Came across some good work from Daniel Lemire, CS Professor at University of Quebec, for highly-efficient, fast compression/encoding/decoding of integers. Full details here:
It's a very nice use of vectorisation and Streaming SIMD Extensions (SSE2/3/4) in modern chipsets. Their SIMD-BP128 vectorised scheme makes use of vectorisation for bit packing prior to compress/decompress operations, and also for the delta encoding phase where, instead of storing the native integers, the differences are stored, with these differences calculated in a vectorised manner. Their scheme is not patented, and they have posted their code on github. You can find C, C++ and Java libraries for usage.
For the specific case of sorted integers, they have published a separate paper, given below, that also applies algorithms based on available SIMD instructions to boost compression speed. They claim their S4-BP128-D4 scheme "uses as little as 0.7 CPU cycles per decoded integer while still providing state-of-the-art compression".
Conveniently they provide the code for it on github: https://github.com/lemire/SIMDCompressionAndIntersection.
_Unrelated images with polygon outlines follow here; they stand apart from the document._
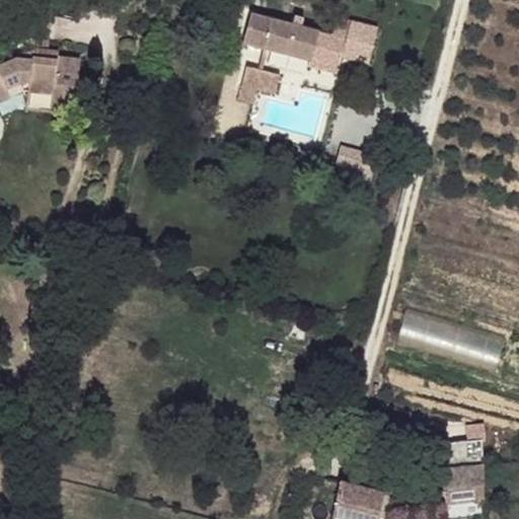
[(347,40),(251,15),(242,44),(312,63),(310,67),(339,73),(347,40)]
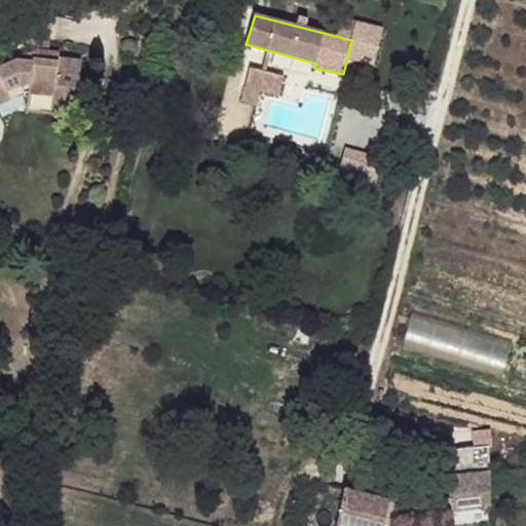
[(76,116),(81,71),(58,69),(60,53),(47,51),(50,23),(14,20),(13,38),(34,40),(33,48),(33,51),(32,63),(16,61),(13,63),(10,57),(0,60),(0,104),(25,94),(28,94),(28,96),(52,98),(51,114),(76,116)]
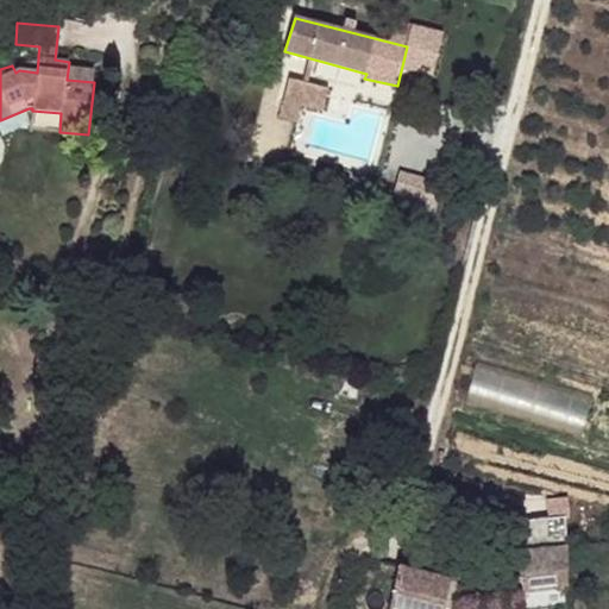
[(37,73),(38,60),(29,62),(12,66),(16,73),(19,70),(37,73)]
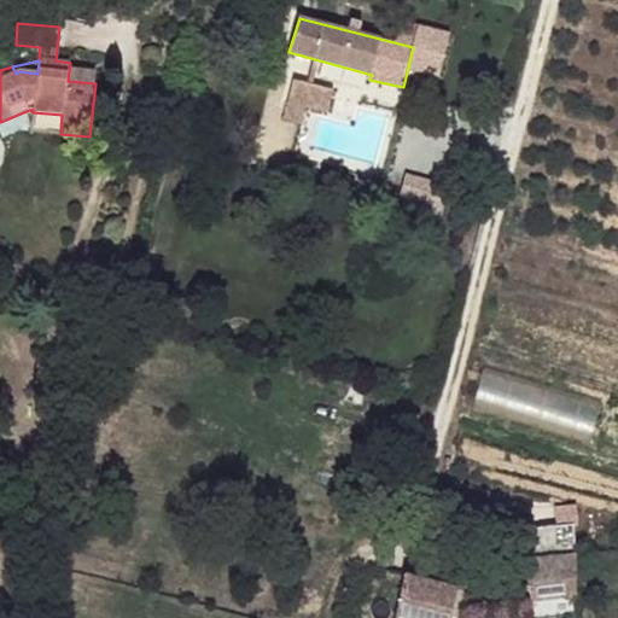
[(95,83),(97,73),(69,69),(68,81),(95,83)]
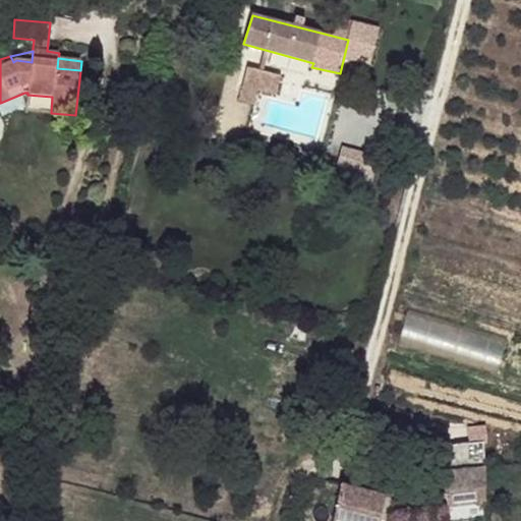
[(277,95),(282,76),(247,67),(242,85),(277,95)]
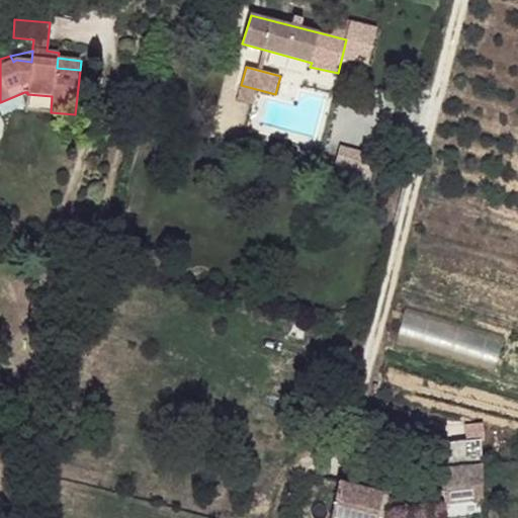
[(51,112),(52,96),(27,94),(25,110),(51,112)]
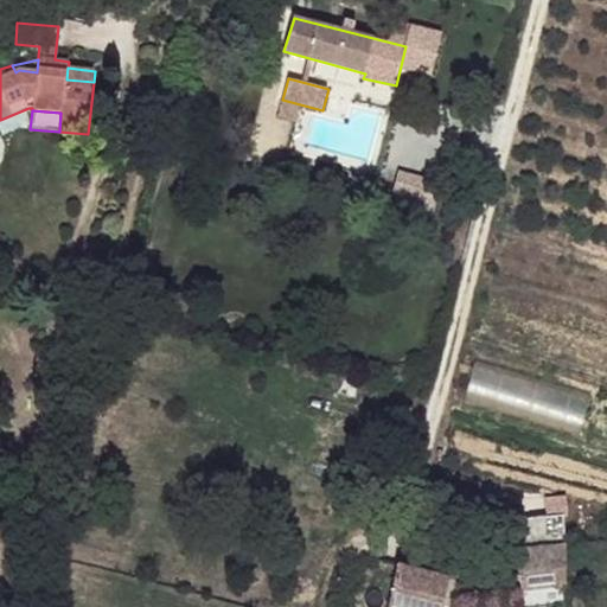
[(564,586),(560,545),(516,549),(521,590),(564,586)]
In finance most market data is effectively an append-only, immutable time-series where every record has a new timestamp, but timestamps are just long offsets from a time epoch (such as midnight 1/1/1900). Thus, using columnar storage, we get a column of "time" values which is a vector of non-descending integers/longs. These are very amenable to delta-encoding or some more specialised form of sorted integer compression.